Entity Matching by Pool-Based Active Learning

Youfang Han,Chunping Li
DOI: https://doi.org/10.3390/electronics13030559
IF: 2.9
2024-01-31
Electronics
Abstract:The goal of entity matching is to find the corresponding records representing the same entity from different data sources. At present, in the mainstream methods, rule-based entity matching methods need tremendous domain knowledge. Machine-learning-based or deep-learning-based entity matching methods need a large number of labeled samples to build the model, which is difficult to achieve in some applications. In addition, learning-based methods are more likely to overfit, so the quality requirements of training samples are very high. In this paper, we present an active learning method for entity matching tasks. This method needs to manually label only a small number of valuable samples, and use these labeled samples to build a model with high quality. This paper proposes hybrid uncertainty as a query strategy to find those valuable samples for labeling, which can minimize the number of labeled training samples and at the same time meet the requirements of entity matching tasks. The proposed method is validated on seven data sets in different fields. The experiments show that the proposed method uses only a small number of labeled samples and achieves better effects compared to current existing approaches.
engineering, electrical & electronic,computer science, information systems,physics, applied
What problem does this paper attempt to address?

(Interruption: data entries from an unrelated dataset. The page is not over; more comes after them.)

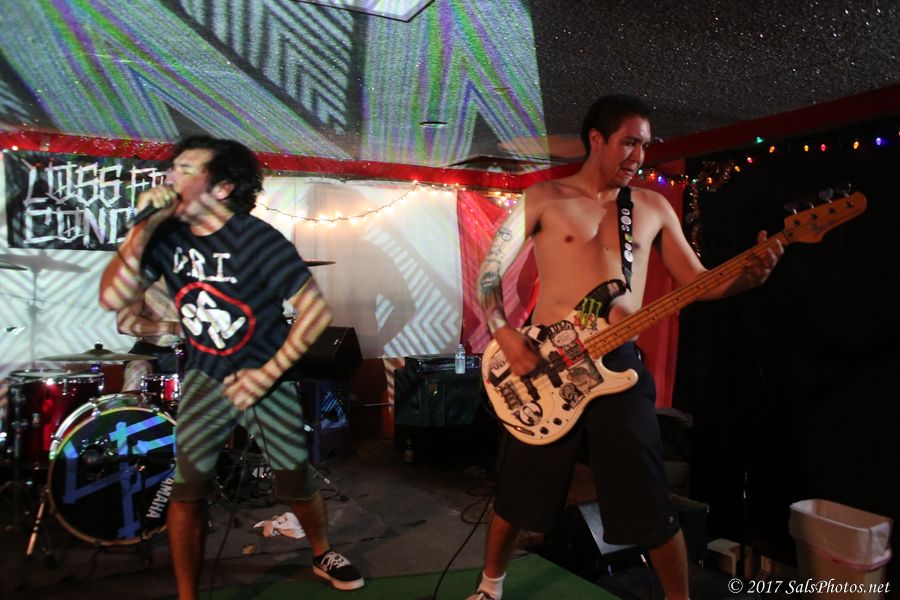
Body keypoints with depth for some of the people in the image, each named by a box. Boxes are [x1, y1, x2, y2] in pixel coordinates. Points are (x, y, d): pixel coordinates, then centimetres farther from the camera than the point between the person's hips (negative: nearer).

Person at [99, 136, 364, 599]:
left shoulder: (258, 241, -22)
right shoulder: (166, 236, -8)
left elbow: (317, 311, -21)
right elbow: (112, 299, -14)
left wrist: (268, 373, -19)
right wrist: (142, 228, -23)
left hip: (266, 378, -3)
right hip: (204, 379, 3)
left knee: (296, 482, 9)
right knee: (187, 490, 0)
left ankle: (322, 556, 39)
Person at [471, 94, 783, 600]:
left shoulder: (653, 207, 11)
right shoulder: (544, 198, 2)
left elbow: (696, 282, 11)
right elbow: (490, 271, 1)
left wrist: (749, 275, -10)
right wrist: (505, 335, -14)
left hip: (619, 364, 2)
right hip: (542, 362, -1)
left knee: (651, 506, 5)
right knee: (516, 496, 9)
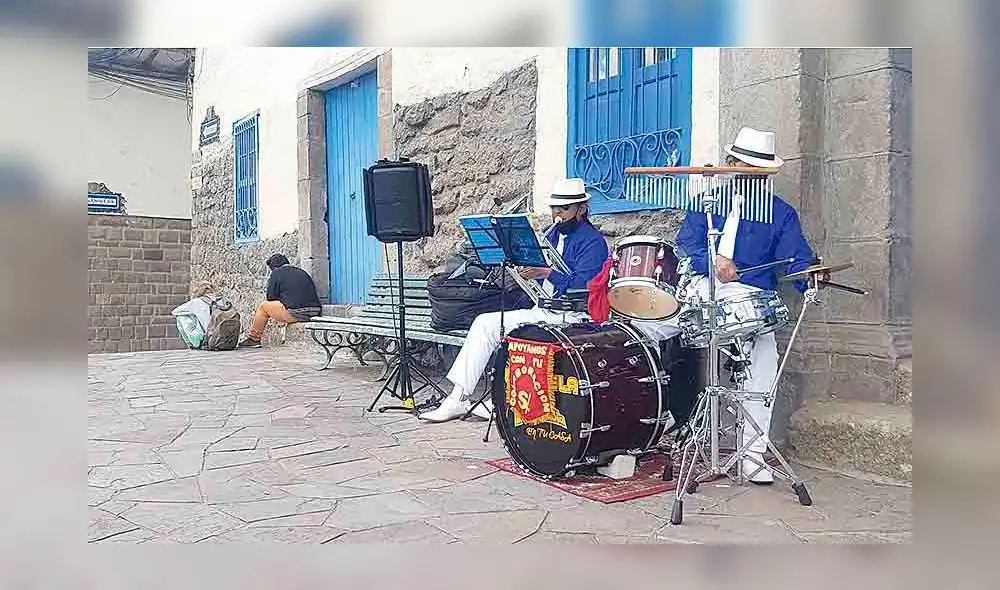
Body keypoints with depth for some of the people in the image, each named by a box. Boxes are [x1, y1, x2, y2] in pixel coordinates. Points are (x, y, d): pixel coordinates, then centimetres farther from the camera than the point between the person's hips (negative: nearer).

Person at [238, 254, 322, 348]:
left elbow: (270, 298, 2)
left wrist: (266, 298, 27)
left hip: (295, 314, -7)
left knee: (263, 306, 14)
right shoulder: (302, 272, 22)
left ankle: (253, 339, 24)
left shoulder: (276, 273, 4)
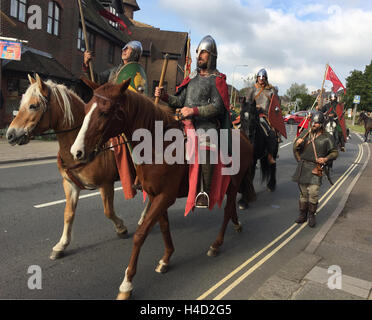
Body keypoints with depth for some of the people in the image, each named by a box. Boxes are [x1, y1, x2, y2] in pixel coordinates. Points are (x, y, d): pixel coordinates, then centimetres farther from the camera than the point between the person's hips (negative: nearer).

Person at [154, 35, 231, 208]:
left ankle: (205, 191, -23)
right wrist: (164, 96, 0)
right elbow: (179, 101, 18)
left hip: (206, 124, -6)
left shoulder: (217, 80, 3)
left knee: (205, 146, -25)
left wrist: (194, 110, -19)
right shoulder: (192, 77, 20)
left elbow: (217, 107, -9)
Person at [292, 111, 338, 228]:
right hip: (302, 167, 3)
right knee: (303, 193, 10)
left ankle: (312, 216, 10)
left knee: (313, 193, -10)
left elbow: (335, 152, 4)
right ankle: (303, 215, 23)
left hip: (315, 168, -3)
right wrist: (297, 143, -9)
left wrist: (326, 159, -14)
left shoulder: (327, 137, -1)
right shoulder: (305, 133, 7)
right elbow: (295, 148, 15)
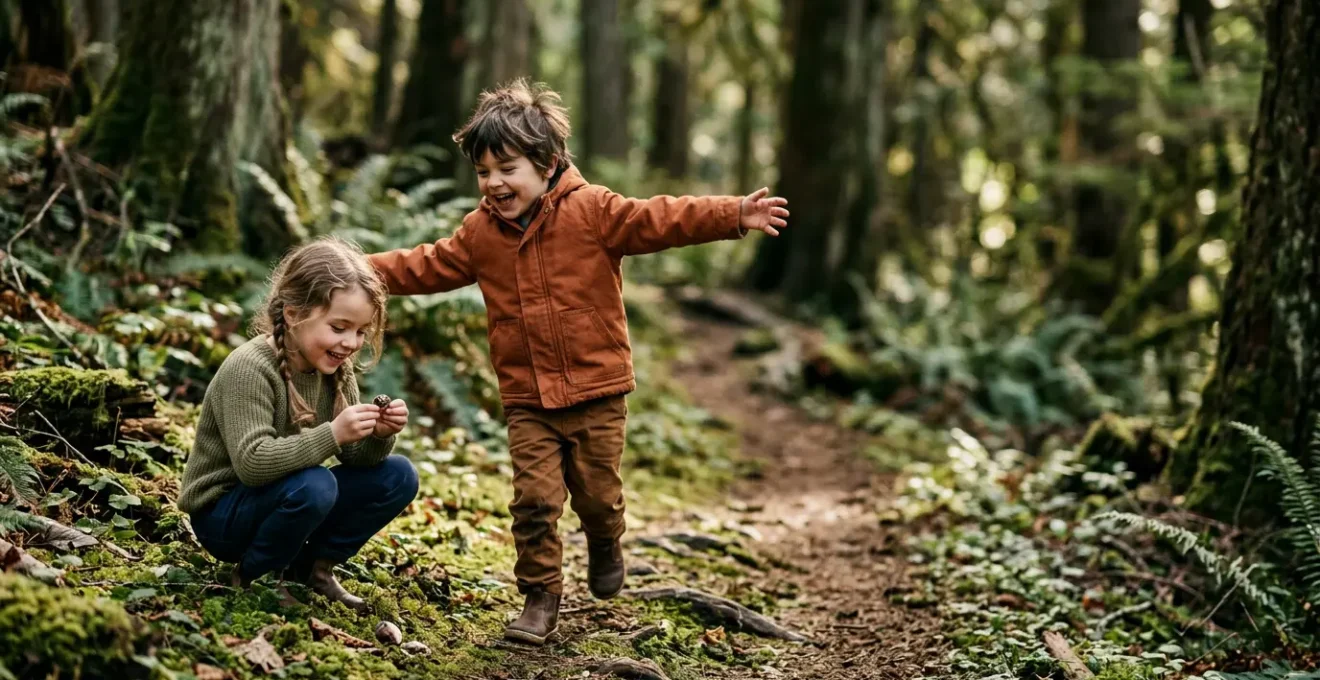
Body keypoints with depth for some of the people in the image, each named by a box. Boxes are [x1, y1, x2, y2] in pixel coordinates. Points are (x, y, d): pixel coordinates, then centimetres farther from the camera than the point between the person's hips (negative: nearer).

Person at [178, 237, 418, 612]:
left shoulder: (336, 369, -1)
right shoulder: (249, 368, -24)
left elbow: (356, 458, 0)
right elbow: (252, 462, -34)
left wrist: (379, 436, -22)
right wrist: (332, 434, -41)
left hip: (281, 501, 7)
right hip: (221, 512, -7)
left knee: (398, 476, -4)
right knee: (314, 485, -36)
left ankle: (314, 566, 9)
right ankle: (254, 578, -10)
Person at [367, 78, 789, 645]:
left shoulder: (592, 211, -10)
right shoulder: (481, 231, 3)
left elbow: (660, 219, -17)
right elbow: (426, 267, 14)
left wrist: (735, 215, -29)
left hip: (597, 389, -2)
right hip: (527, 397, 2)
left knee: (597, 491, 9)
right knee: (534, 499, -4)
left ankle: (605, 547, 43)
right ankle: (541, 597, 11)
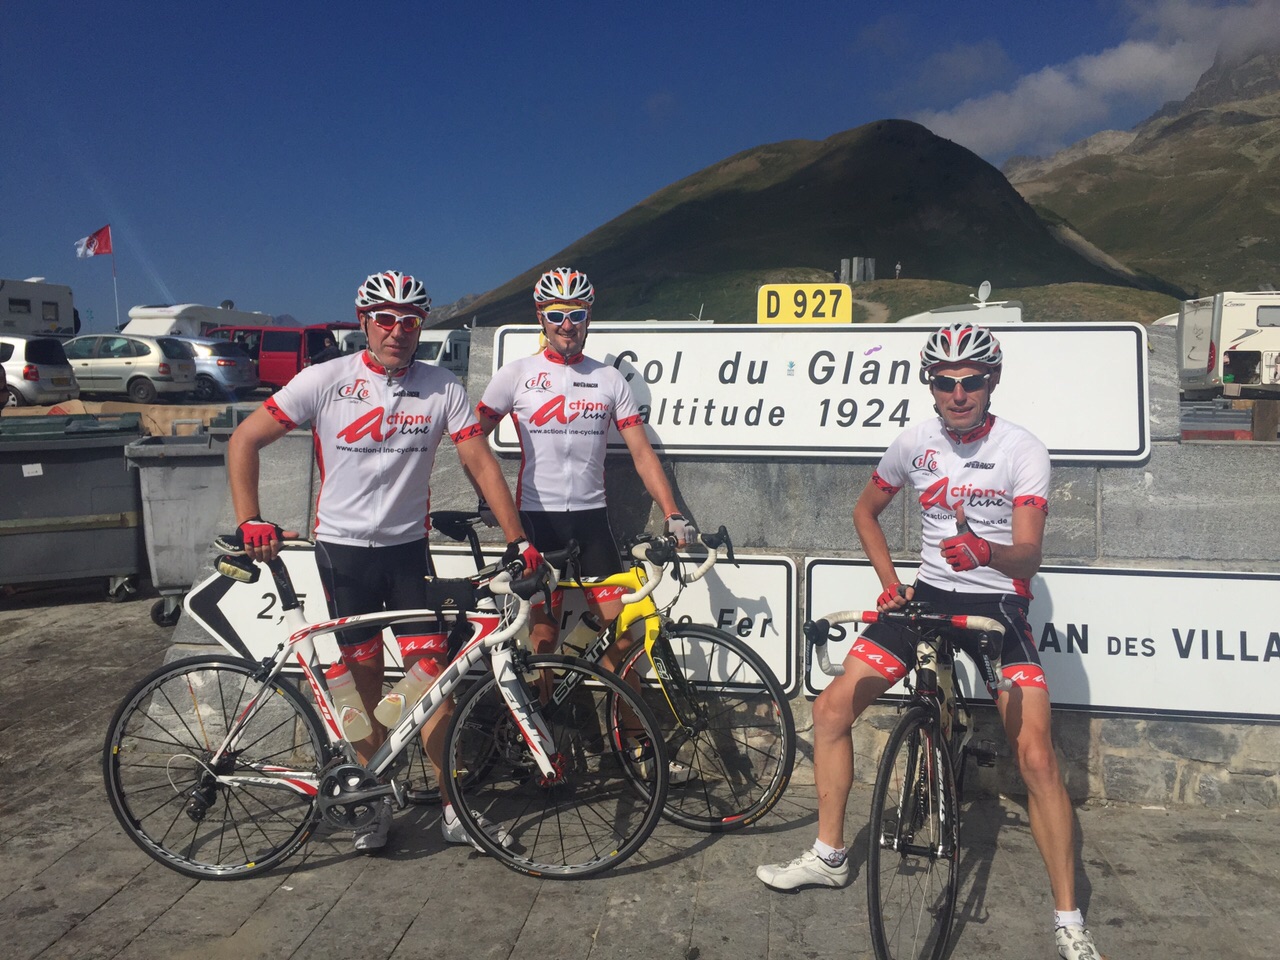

### What problem does this paper attempt to solve? This paper primarily addresses several key issues in the entity matching task: 1. **Insufficient labeled samples**: - In many real-world applications, obtaining a large number of labeled samples is very difficult because manual labeling requires a lot of human effort and time, and it is challenging to acquire enough effective labels in a short period. 2. **Data sample imbalance**: - The entity matching task usually exhibits extreme data sample imbalance, where the number of non-matching samples far exceeds the number of matching samples. This imbalance may lead to insufficient training of matching samples in binary classification tasks. 3. **Low labeling efficiency**: - Many entity pairs can be easily determined to match or not through simple comparison, thus the value of labeling these data is low. If records from different datasets are directly given to experts for pairwise labeling, it would result in a large amount of unnecessary work. 4. **Adaptability to new domains**: - Although deep learning methods based on pre-trained language models can achieve good matching results, they struggle to perform well when encountering new domain problems without suitable pre-trained models and domain-specific knowledge. To address the above issues, the authors propose a pool-based active learning method to train the entity matching model. This method aims to achieve higher accuracy by labeling only a small number of the most valuable samples. Specifically, the method employs mixed uncertainty as a query strategy to select the most valuable samples for labeling from the unlabeled data pool. This approach does not require pre-trained language models or complex preprocessing steps and can perform well with a small number of labeled samples. In summary, the main goal of this paper is to effectively address issues such as insufficient labeled samples, data imbalance, and low labeling efficiency in the entity matching task through an active learning method, thereby improving the overall model performance.